Can AI help test for parity?

While the generated application wasn’t perfect, it did provide us with an opportunity to do a second experiment: How might we create an automated test suite that could run against both the old application and our new, slightly different prototype?

The challenge is that while we expect the same general user controls, the new application might look slightly different, and will certainly have different selectors in the DOM. AI offers some opportunities here to make test instructions more vague, which is an advantage in this use case. It can use visuals as information, andrespond to more vague UI element descriptions. For example, you could say things like “look for a + icon”, and it might work regardless of if that’s implemented with an image icon or textual representation.

We used a framework that allows you to add natural language test instructions to a Playwright test. Instead of writing a selector like find('button#id-123'), we could then make instructions like await ai('Click the + icon to create a new opportunity'). This way, the test wasn't tied to a specific DOM structure, which meant it would be high level enough to run against two different implementations of the same UI.

When we built a test suite that ran against both applications, we mostly ran into typical issues with end-to-end browser testing, like adding wait times. Adding AI's non-determinism on top of the notorious flakiness of these tests creates a new set of challenges. This is a promising use case, but one that requires careful implementation to avoid more noise than signal.

Prerequisites and limitations

This approach relies on having a safe, sandboxed test environment where AI agents can freely explore and data capture scripts can be run without impacting live operations.

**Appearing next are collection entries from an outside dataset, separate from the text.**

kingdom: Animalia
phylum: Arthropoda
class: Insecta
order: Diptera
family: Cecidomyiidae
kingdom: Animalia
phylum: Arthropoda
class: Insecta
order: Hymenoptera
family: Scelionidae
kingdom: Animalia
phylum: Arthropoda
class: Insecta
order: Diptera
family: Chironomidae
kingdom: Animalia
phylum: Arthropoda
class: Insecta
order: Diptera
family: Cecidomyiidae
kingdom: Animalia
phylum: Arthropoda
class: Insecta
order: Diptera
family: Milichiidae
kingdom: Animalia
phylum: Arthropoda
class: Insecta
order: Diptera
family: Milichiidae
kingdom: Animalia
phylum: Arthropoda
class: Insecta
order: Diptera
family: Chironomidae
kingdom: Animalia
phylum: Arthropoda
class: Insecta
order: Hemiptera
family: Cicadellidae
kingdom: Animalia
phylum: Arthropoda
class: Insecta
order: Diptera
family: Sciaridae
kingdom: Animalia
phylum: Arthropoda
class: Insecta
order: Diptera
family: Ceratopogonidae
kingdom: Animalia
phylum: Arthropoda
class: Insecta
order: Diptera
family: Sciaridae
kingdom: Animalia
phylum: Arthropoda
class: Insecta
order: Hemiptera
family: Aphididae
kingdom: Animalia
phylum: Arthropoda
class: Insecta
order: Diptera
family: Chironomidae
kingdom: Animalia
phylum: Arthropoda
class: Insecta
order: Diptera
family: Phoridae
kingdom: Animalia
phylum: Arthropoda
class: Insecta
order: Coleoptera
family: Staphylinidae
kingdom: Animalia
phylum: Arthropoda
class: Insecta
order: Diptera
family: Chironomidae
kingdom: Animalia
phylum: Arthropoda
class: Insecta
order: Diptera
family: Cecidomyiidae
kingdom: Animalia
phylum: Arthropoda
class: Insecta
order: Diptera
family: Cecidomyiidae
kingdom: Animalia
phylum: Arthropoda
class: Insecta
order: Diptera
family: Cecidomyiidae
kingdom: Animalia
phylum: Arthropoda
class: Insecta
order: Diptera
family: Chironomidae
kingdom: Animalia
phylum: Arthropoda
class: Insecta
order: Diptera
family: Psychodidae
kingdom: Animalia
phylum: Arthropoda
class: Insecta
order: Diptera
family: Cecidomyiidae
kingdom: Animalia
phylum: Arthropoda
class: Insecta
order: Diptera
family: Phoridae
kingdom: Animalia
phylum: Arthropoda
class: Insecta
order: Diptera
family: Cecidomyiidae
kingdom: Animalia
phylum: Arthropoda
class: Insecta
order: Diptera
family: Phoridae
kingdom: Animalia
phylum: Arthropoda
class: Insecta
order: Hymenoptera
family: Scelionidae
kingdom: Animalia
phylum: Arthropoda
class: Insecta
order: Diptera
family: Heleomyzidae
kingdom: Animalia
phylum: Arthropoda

Depending on the application type and complexity, we would expect the resulting reverse-engineered specification document to have varying levels of gaps in it that would require inputs from subject matter experts — like if there’s more complex logic that’s not observable in a user interface. We also didn’t explore techniques for landscapes involving service-to-service communication or other backend side effects. More network data capture might be useful here.

Conclusions and takeaways

Our experiment showed us that there’s a lot of potential here for using AI to reverse-engineer an application without having access to its source code.

Here are three key takeaways:

AI is an accelerator, not an automator. A recurring theme in all our experiments is that while AI is a powerful force multiplier, it doesn't replace human expertise. It takes the first pass, generates the baseline documentation, and frees up subject matter experts to focus on refinement and validation. The process is a human-AI collaboration.
Iterate and decompose. Breaking the application down into user journeys, and the reverse-engineering process into small, iterative steps (discover, converge, add details) helps achieve more high-fidelity results.
Validate continuously. Using techniques like rapid prototyping and parity testing allows you to create early feedback loops.

Disclaimer: The statements and opinions expressed in this article are those of the author(s) and do not necessarily reflect the positions of Thoughtworks.